◆ What you will do
Please copy the records exactly as they appear, with all pictures left out.
◆ ◆ ◆ ◆ ◆ ◆ ◆
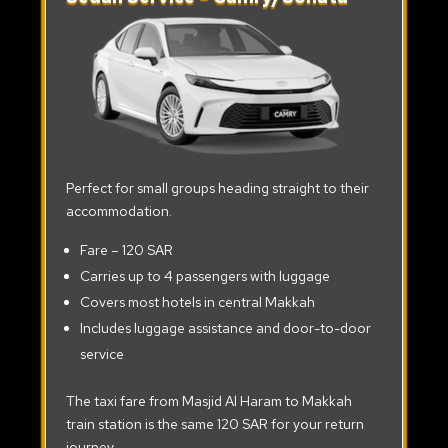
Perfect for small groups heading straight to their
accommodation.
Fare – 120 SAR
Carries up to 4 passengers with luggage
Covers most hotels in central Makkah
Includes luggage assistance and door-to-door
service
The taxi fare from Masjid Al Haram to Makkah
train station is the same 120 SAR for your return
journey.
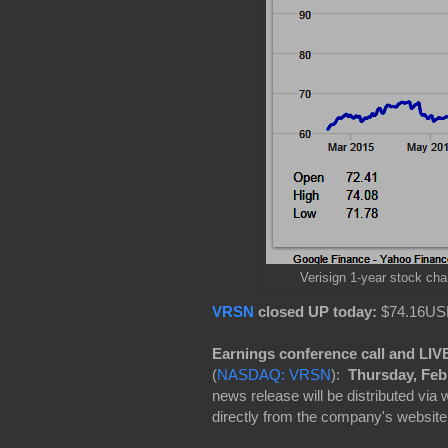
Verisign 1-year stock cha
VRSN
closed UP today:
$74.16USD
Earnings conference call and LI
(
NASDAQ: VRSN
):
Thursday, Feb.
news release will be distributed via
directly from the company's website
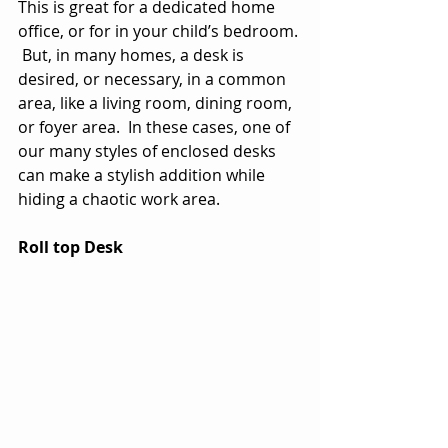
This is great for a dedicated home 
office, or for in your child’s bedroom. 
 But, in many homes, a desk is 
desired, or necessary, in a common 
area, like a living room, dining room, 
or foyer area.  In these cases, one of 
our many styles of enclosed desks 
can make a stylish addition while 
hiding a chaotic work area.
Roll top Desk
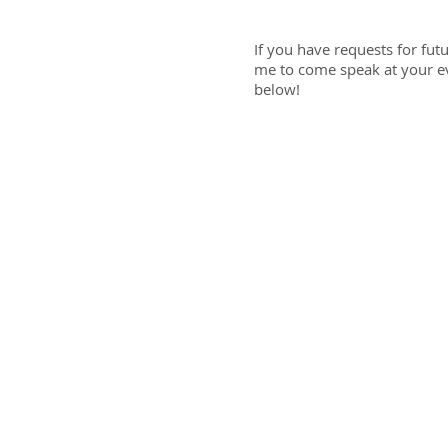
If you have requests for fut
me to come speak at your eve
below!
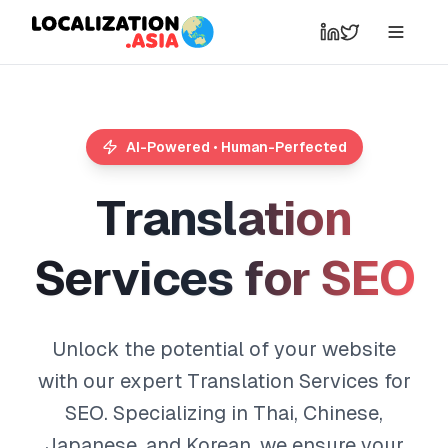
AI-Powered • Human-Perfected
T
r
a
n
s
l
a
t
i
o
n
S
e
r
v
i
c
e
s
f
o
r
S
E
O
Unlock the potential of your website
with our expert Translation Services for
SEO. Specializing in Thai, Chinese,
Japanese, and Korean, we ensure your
◆ ◆ ◆ ◆ ◆ ◆ ◆
◆ Result for this task
Perfect for small groups heading straight to their
accommodation.
Fare – 120 SAR
Carries up to 4 passengers with luggage
Covers most hotels in central Makkah
Includes luggage assistance and door-to-door
service
The taxi fare from Masjid Al Haram to Makkah
train station is the same 120 SAR for your return
journey.
Verisign 1-year stock cha
VRSN
closed UP today:
$74.16USD
Earnings conference call and LI
(
NASDAQ: VRSN
):
Thursday, Feb.
news release will be distributed via
directly from the company's website
This is great for a dedicated home 
office, or for in your child’s bedroom. 
 But, in many homes, a desk is 
desired, or necessary, in a common 
area, like a living room, dining room, 
or foyer area.  In these cases, one of 
our many styles of enclosed desks 
can make a stylish addition while 
hiding a chaotic work area.
Roll top Desk
If you have requests for fut
me to come speak at your eve
below!
AI-Powered • Human-Perfected
T
r
a
n
s
l
a
t
i
o
n
S
e
r
v
i
c
e
s
f
o
r
S
E
O
Unlock the potential of your website
with our expert Translation Services for
SEO. Specializing in Thai, Chinese,
Japanese, and Korean, we ensure your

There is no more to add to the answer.